设置为 true 以保留转换到云的对象元数据。设置为 false，以在转换后删除对象。默认设置为 false。

注意

当前版本化对象会忽略这个选项。

multipart_sync_threshold

指定这个大小或更大的对象，使用多部分上传过渡到云。

multipart_min_part_size

指定使用多部分上传转换对象时使用的最小部分大小。

glacier_restore_days

在 Red Hat Ceph Storage 8.1 或更高版本中使用 cloud-s3-glacier。指定在 Glacier 或 Tape 端点上恢复对象的天数。默认设置为 1 ( 1 天)。

glacier_restore_tier_type

在 Red Hat Ceph Storage 8.1 或更高版本中使用 cloud-s3-glacier。指定恢复检索类型。选项为 Standard 或 Expedited。
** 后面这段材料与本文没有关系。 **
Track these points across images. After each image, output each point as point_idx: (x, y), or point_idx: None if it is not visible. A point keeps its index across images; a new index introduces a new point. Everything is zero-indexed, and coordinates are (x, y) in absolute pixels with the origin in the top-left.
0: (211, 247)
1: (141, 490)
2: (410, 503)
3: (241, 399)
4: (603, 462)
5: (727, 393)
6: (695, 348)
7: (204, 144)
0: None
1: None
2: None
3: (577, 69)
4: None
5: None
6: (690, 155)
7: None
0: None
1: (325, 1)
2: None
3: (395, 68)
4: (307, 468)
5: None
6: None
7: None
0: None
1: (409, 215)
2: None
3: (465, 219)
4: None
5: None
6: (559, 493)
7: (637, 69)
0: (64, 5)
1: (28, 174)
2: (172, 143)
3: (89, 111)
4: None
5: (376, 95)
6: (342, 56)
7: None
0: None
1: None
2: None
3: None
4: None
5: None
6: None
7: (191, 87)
默认设置为 Standard。

语法

radosgw-admin zonegroup placement modify --rgw-zonegroup ZONE_GROUP_NAME \
                                         --placement-id PLACEMENT_ID \
                                         --storage-class STORAGE_CLASS_NAME  \
                                         --tier-config=endpoint=AWS_ENDPOINT_URL,\
                                         access_key=AWS_ACCESS_KEY,secret=AWS_SECRET_KEY,\
                                         target_path="TARGET_BUCKET_ON_AWS",\
                                         multipart_sync_threshold=44432,\
                                         multipart_min_part_size=44432,\
                                         retain_head_object=true
                                          region=REGION_NAME

Example

[ceph: root@host01 /]# radosgw-admin zonegroup placement modify --rgw-zonegroup default
                                                                --placement-id default-placement \
                                                                --storage-class CLOUDTIER \
                                                                --tier-config=endpoint=http://10.0.210.010:8080,\
                                                                access_key=a21e86bce636c3aa2,secret=cf764951f1fdde5f,\
                                                                target_path="dfqe-bucket-01",\
                                                                multipart_sync_threshold=44432,\
                                                                multipart_min_part_size=44432,\
                                                                retain_head_object=true
                                                                region=us-east-1

[
    {
        "key": "default-placement",
        "val": {
            "name": "default-placement",
            "tags": [],
            "storage_classes": [
                "CLOUDTIER",
                "STANDARD",
                "cold.test",
                "hot.test"
            ],
            "tier_targets": [
                {
                    "key": "CLOUDTIER",
                    "val": {
                        "tier_type": "cloud-s3",
                        "storage_class": "CLOUDTIER",
                        "retain_head_object": "true",
                        "s3": {
                            "endpoint": "http://10.0.210.010:8080",
                            "access_key": "a21e86bce636c3aa2",
                            "secret": "cf764951f1fdde5f",
                            "region": "",
                            "host_style": "path",
                            "target_storage_class": "",
                            "target_path": "dfqe-bucket-01",
                            "acl_mappings": [],
                            "multipart_sync_threshold": 44432,
                            "multipart_min_part_size": 44432
                        }
                    }
                }
            ]
        }
    }
]
]

重启 Ceph 对象网关：

语法

ceph orch restart CEPH_OBJECT_GATEWAY_SERVICE_NAME

Example

[ceph: root@host 01 /]# ceph orch restart rgw.rgw.1

Scheduled to restart rgw.rgw.1.host03.vkfldf on host 'host03’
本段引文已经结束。